== Problem to work on ==
Rewrite the records below, replacing "scientific name" with "binomial name" everywhere it appears and leaving everything else unchanged.

== Dataset excerpts ==
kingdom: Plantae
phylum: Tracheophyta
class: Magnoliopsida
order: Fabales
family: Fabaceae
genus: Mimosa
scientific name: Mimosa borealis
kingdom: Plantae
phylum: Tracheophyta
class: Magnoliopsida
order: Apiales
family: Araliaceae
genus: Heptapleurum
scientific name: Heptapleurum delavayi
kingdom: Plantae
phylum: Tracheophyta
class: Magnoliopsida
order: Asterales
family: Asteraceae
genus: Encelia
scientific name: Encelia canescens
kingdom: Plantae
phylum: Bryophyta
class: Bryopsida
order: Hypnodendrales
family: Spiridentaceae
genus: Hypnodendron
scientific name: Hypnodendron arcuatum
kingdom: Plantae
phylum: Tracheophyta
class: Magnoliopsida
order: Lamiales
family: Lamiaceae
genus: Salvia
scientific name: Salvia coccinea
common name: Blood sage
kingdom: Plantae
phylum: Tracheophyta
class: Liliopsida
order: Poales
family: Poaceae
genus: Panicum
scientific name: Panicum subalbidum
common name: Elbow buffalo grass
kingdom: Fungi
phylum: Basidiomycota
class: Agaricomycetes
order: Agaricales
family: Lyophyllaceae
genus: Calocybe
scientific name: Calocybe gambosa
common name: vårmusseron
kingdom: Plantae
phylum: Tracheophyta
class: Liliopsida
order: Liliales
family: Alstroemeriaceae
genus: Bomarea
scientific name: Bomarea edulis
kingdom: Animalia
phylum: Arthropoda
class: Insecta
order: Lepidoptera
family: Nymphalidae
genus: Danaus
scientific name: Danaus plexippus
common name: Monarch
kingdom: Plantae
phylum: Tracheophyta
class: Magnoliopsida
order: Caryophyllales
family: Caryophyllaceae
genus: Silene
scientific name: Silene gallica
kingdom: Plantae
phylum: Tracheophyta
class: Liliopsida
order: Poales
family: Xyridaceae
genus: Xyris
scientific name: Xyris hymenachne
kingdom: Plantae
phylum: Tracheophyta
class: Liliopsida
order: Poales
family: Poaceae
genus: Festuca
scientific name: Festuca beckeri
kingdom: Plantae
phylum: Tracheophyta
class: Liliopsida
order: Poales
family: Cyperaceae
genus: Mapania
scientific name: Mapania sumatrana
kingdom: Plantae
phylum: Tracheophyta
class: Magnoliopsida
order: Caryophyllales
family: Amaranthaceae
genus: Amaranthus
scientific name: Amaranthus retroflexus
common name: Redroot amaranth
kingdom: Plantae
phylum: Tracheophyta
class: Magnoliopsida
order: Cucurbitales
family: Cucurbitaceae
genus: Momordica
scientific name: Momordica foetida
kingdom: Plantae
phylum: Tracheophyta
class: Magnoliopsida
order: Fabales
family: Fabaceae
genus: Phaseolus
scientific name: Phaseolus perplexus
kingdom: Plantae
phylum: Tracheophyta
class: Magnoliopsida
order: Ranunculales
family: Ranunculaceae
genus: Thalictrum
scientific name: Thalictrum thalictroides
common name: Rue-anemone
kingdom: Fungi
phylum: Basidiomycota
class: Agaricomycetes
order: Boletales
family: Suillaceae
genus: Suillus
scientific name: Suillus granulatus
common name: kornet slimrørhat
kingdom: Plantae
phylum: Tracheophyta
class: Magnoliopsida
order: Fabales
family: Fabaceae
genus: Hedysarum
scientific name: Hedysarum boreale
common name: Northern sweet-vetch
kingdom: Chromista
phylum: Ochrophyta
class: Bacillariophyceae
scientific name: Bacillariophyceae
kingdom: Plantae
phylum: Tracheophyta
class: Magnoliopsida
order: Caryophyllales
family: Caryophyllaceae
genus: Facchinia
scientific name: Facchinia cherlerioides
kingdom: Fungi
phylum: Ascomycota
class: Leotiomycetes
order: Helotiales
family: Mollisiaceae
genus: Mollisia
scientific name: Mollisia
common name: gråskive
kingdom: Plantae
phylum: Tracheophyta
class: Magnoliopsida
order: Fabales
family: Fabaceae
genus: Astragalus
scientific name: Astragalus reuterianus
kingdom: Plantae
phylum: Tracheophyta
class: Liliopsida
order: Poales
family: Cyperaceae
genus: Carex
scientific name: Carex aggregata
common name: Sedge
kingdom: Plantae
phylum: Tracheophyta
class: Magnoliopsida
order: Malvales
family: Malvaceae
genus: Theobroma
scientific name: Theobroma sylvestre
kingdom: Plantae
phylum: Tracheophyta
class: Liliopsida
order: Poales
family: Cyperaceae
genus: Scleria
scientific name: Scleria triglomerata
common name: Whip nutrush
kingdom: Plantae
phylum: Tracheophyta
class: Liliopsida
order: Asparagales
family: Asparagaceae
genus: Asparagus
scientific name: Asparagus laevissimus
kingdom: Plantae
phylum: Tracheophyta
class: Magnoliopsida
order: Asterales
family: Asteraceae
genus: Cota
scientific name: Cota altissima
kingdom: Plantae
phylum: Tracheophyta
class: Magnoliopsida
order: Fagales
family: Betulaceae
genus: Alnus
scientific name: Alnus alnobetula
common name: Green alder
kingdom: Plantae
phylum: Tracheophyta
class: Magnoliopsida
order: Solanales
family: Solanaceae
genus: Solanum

== Task result ==
kingdom: Plantae
phylum: Tracheophyta
class: Magnoliopsida
order: Fabales
family: Fabaceae
genus: Mimosa
binomial name: Mimosa borealis
kingdom: Plantae
phylum: Tracheophyta
class: Magnoliopsida
order: Apiales
family: Araliaceae
genus: Heptapleurum
binomial name: Heptapleurum delavayi
kingdom: Plantae
phylum: Tracheophyta
class: Magnoliopsida
order: Asterales
family: Asteraceae
genus: Encelia
binomial name: Encelia canescens
kingdom: Plantae
phylum: Bryophyta
class: Bryopsida
order: Hypnodendrales
family: Spiridentaceae
genus: Hypnodendron
binomial name: Hypnodendron arcuatum
kingdom: Plantae
phylum: Tracheophyta
class: Magnoliopsida
order: Lamiales
family: Lamiaceae
genus: Salvia
binomial name: Salvia coccinea
common name: Blood sage
kingdom: Plantae
phylum: Tracheophyta
class: Liliopsida
order: Poales
family: Poaceae
genus: Panicum
binomial name: Panicum subalbidum
common name: Elbow buffalo grass
kingdom: Fungi
phylum: Basidiomycota
class: Agaricomycetes
order: Agaricales
family: Lyophyllaceae
genus: Calocybe
binomial name: Calocybe gambosa
common name: vårmusseron
kingdom: Plantae
phylum: Tracheophyta
class: Liliopsida
order: Liliales
family: Alstroemeriaceae
genus: Bomarea
binomial name: Bomarea edulis
kingdom: Animalia
phylum: Arthropoda
class: Insecta
order: Lepidoptera
family: Nymphalidae
genus: Danaus
binomial name: Danaus plexippus
common name: Monarch
kingdom: Plantae
phylum: Tracheophyta
class: Magnoliopsida
order: Caryophyllales
family: Caryophyllaceae
genus: Silene
binomial name: Silene gallica
kingdom: Plantae
phylum: Tracheophyta
class: Liliopsida
order: Poales
family: Xyridaceae
genus: Xyris
binomial name: Xyris hymenachne
kingdom: Plantae
phylum: Tracheophyta
class: Liliopsida
order: Poales
family: Poaceae
genus: Festuca
binomial name: Festuca beckeri
kingdom: Plantae
phylum: Tracheophyta
class: Liliopsida
order: Poales
family: Cyperaceae
genus: Mapania
binomial name: Mapania sumatrana
kingdom: Plantae
phylum: Tracheophyta
class: Magnoliopsida
order: Caryophyllales
family: Amaranthaceae
genus: Amaranthus
binomial name: Amaranthus retroflexus
common name: Redroot amaranth
kingdom: Plantae
phylum: Tracheophyta
class: Magnoliopsida
order: Cucurbitales
family: Cucurbitaceae
genus: Momordica
binomial name: Momordica foetida
kingdom: Plantae
phylum: Tracheophyta
class: Magnoliopsida
order: Fabales
family: Fabaceae
genus: Phaseolus
binomial name: Phaseolus perplexus
kingdom: Plantae
phylum: Tracheophyta
class: Magnoliopsida
order: Ranunculales
family: Ranunculaceae
genus: Thalictrum
binomial name: Thalictrum thalictroides
common name: Rue-anemone
kingdom: Fungi
phylum: Basidiomycota
class: Agaricomycetes
order: Boletales
family: Suillaceae
genus: Suillus
binomial name: Suillus granulatus
common name: kornet slimrørhat
kingdom: Plantae
phylum: Tracheophyta
class: Magnoliopsida
order: Fabales
family: Fabaceae
genus: Hedysarum
binomial name: Hedysarum boreale
common name: Northern sweet-vetch
kingdom: Chromista
phylum: Ochrophyta
class: Bacillariophyceae
binomial name: Bacillariophyceae
kingdom: Plantae
phylum: Tracheophyta
class: Magnoliopsida
order: Caryophyllales
family: Caryophyllaceae
genus: Facchinia
binomial name: Facchinia cherlerioides
kingdom: Fungi
phylum: Ascomycota
class: Leotiomycetes
order: Helotiales
family: Mollisiaceae
genus: Mollisia
binomial name: Mollisia
common name: gråskive
kingdom: Plantae
phylum: Tracheophyta
class: Magnoliopsida
order: Fabales
family: Fabaceae
genus: Astragalus
binomial name: Astragalus reuterianus
kingdom: Plantae
phylum: Tracheophyta
class: Liliopsida
order: Poales
family: Cyperaceae
genus: Carex
binomial name: Carex aggregata
common name: Sedge
kingdom: Plantae
phylum: Tracheophyta
class: Magnoliopsida
order: Malvales
family: Malvaceae
genus: Theobroma
binomial name: Theobroma sylvestre
kingdom: Plantae
phylum: Tracheophyta
class: Liliopsida
order: Poales
family: Cyperaceae
genus: Scleria
binomial name: Scleria triglomerata
common name: Whip nutrush
kingdom: Plantae
phylum: Tracheophyta
class: Liliopsida
order: Asparagales
family: Asparagaceae
genus: Asparagus
binomial name: Asparagus laevissimus
kingdom: Plantae
phylum: Tracheophyta
class: Magnoliopsida
order: Asterales
family: Asteraceae
genus: Cota
binomial name: Cota altissima
kingdom: Plantae
phylum: Tracheophyta
class: Magnoliopsida
order: Fagales
family: Betulaceae
genus: Alnus
binomial name: Alnus alnobetula
common name: Green alder
kingdom: Plantae
phylum: Tracheophyta
class: Magnoliopsida
order: Solanales
family: Solanaceae
genus: Solanum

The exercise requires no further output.